Most of the time, specialist terms used in technical and scientific documents cannot be enumerated in advance. Scientific naming in many domains such as Chemistry, biology, Astronomy, etc. follows nomenclatures and conventions which are highly generative. Similarly, citations to bibliographical items (articles, patents, etc.) present a very high variability. All these expressions are essential to the scientific communication and, as a consequence, to scientific information access tools.
Machine learning techniques are particularly adapted and efficient for recognizing these kind of terms and are used by all our dedicated modules.

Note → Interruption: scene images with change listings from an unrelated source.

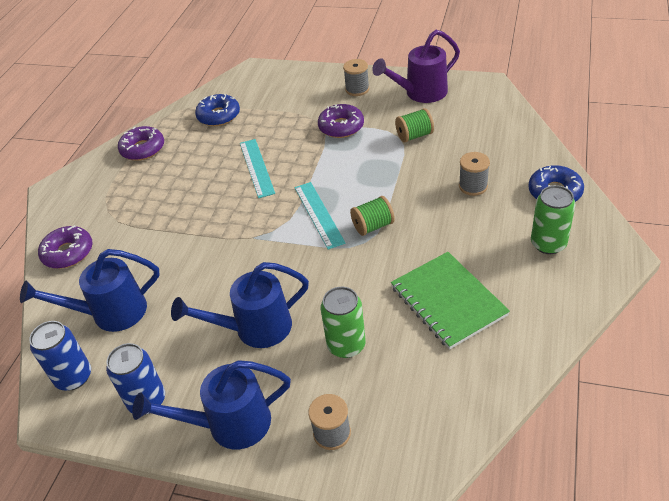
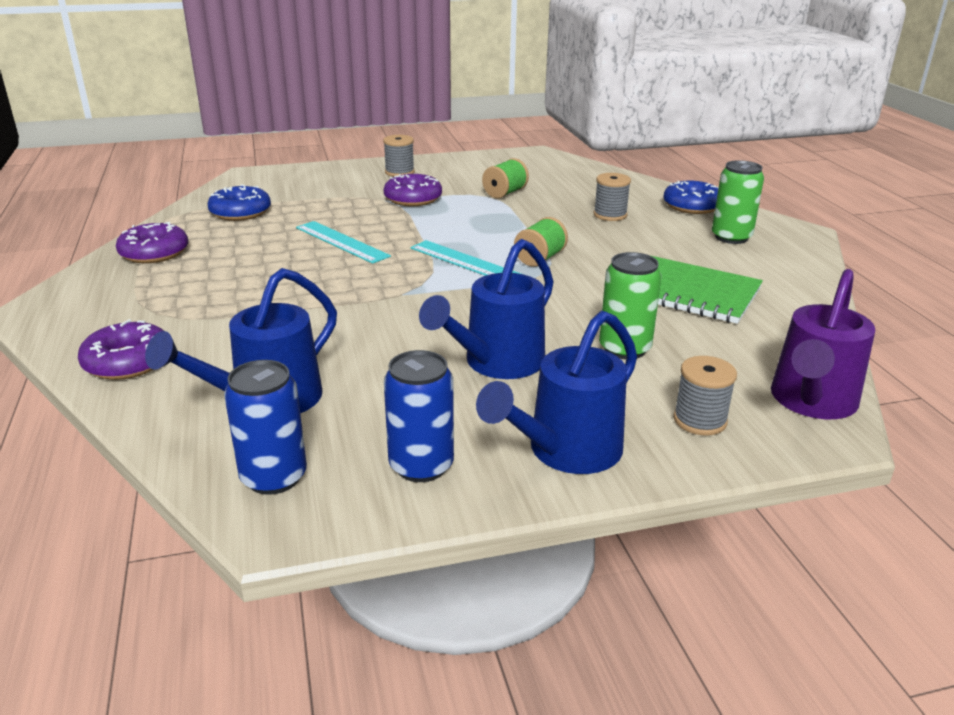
camera: 35 degrees left, 15 degrees down
purple watering can [372,30,460,103] -> purple watering can moved to [771,269,875,419]

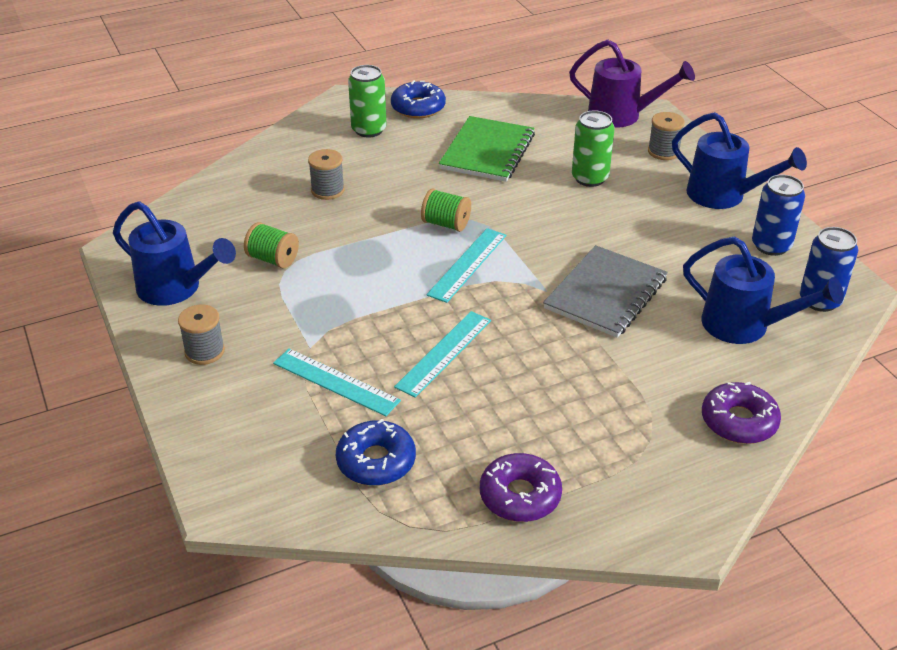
camera: 100 degrees left, 10 degrees up
purple donut [384,174,442,206] -> none
blue watering can [419,239,553,379] -> blue watering can moved to [113,201,236,306]
blue donut [663,181,719,214] -> blue donut moved to [391,80,446,118]
none -> turquoise ruler [273,349,401,416]
none -> grey notebook [543,245,668,338]

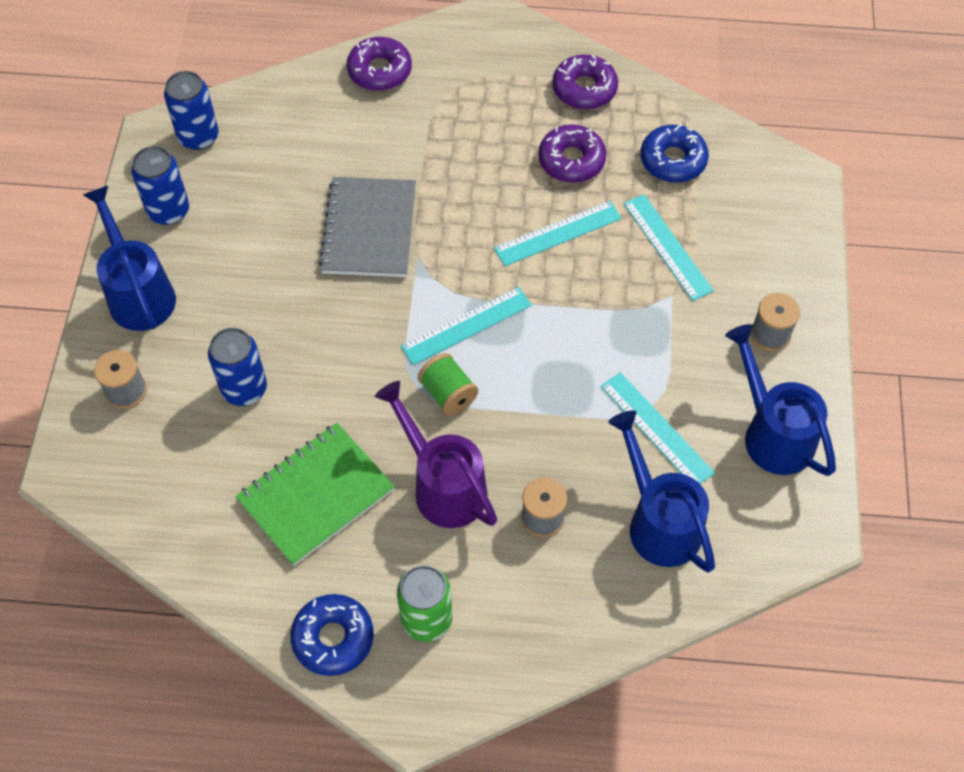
camera: 150 degrees left, 20 degrees up
green spool [244,222,299,269] -> turquoise ruler [601,372,715,484]
grey notebook [543,245,668,338] -> grey notebook turned 60 degrees counterclockwise [319,177,416,277]
purple watering can [569,39,695,128] -> purple watering can moved to [375,381,497,528]
green can [572,110,615,187] -> blue can [208,328,267,406]
blue watering can [683,237,844,344] -> blue watering can moved to [608,410,715,573]
none -> purple donut [538,125,606,183]

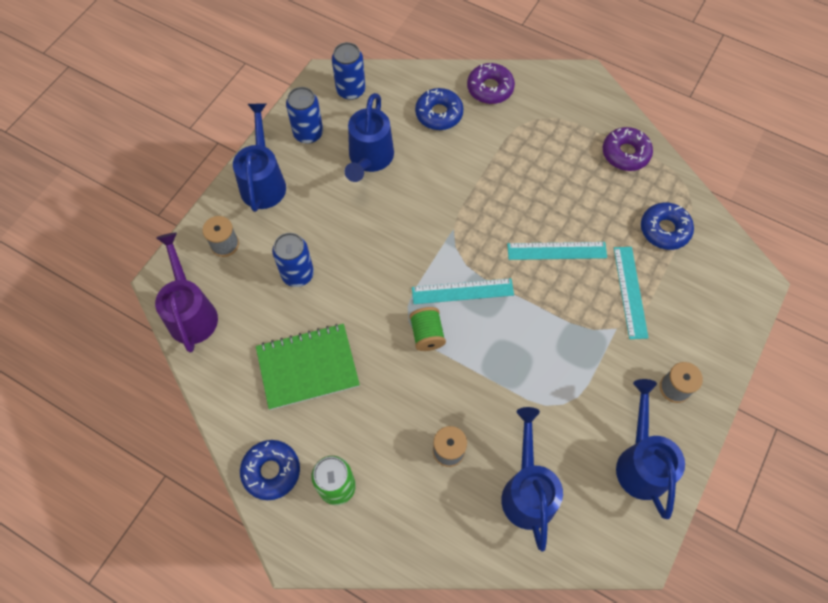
camera: 25 degrees right, 5 degrees up
grey notebook [319,177,416,277] -> none
purple watering can [375,381,497,528] -> purple watering can moved to [155,232,218,353]
purple donut [538,125,606,183] -> none
turquoise ruler [601,372,715,484] -> none
none -> blue watering can [345,93,394,182]
none -> blue donut [415,88,464,130]

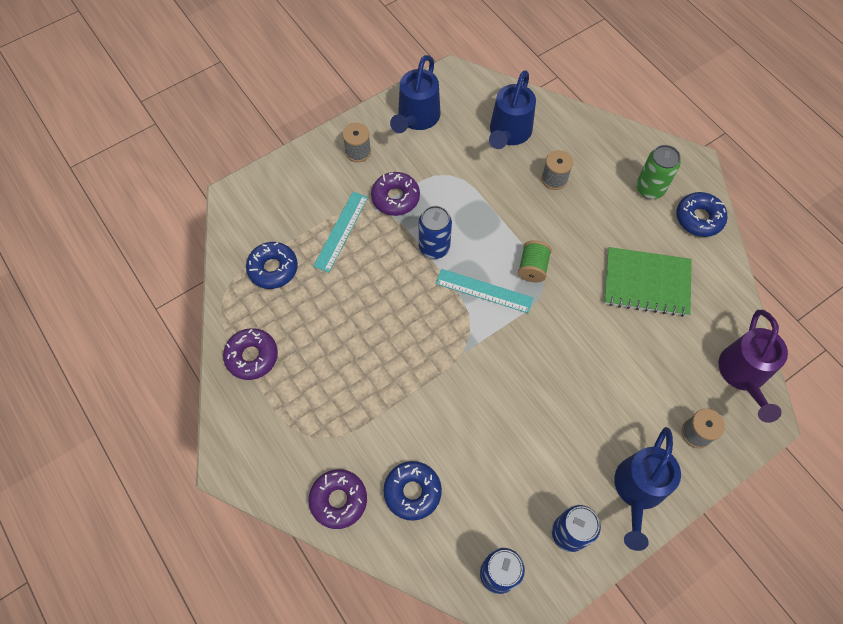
camera: 155 degrees left, 0 degrees up
blue can [272,233,314,287] -> blue can moved to [419,206,452,259]
blue watering can [345,93,394,182] -> none
turquoise ruler [507,242,607,260] -> none
none -> purple donut [371,172,420,216]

Recognition and normalization of quantities
The expressions of quantities and measurement are fundamental in STEM and can be viewed as a particular nomenclature. Identifying and normalizing these expressions into SI base units make possible a vast range of applications, in particular to search quantities in document collections, to apply numerical data mining techniques, or to extract automatically knowledge about experimental conditions.
grobid-quantities recognizes in textual documents (text, PDF, XML) expressions of measurements (e.g. pressure, temperature, etc.), then parses, normalizes them, and finally converts these measurements into SI units. For English, the tool supports more than 120 base units and expressions of atomic, interval and lists of values. In addition, grobid-quantities tries to identify and attached to the measurements the “quantified” substance or objects.
These normalized measurement can then be exploited by search or data mining tools. Our front-end search tool dedicated to scholar articles for instance allows to express search queries including quantity criteria (e.g. interval) which are then processed with the range query search possibilities of ElasticSearch to retrieve and rank matching documents annotated beforehand by grobid-quantities.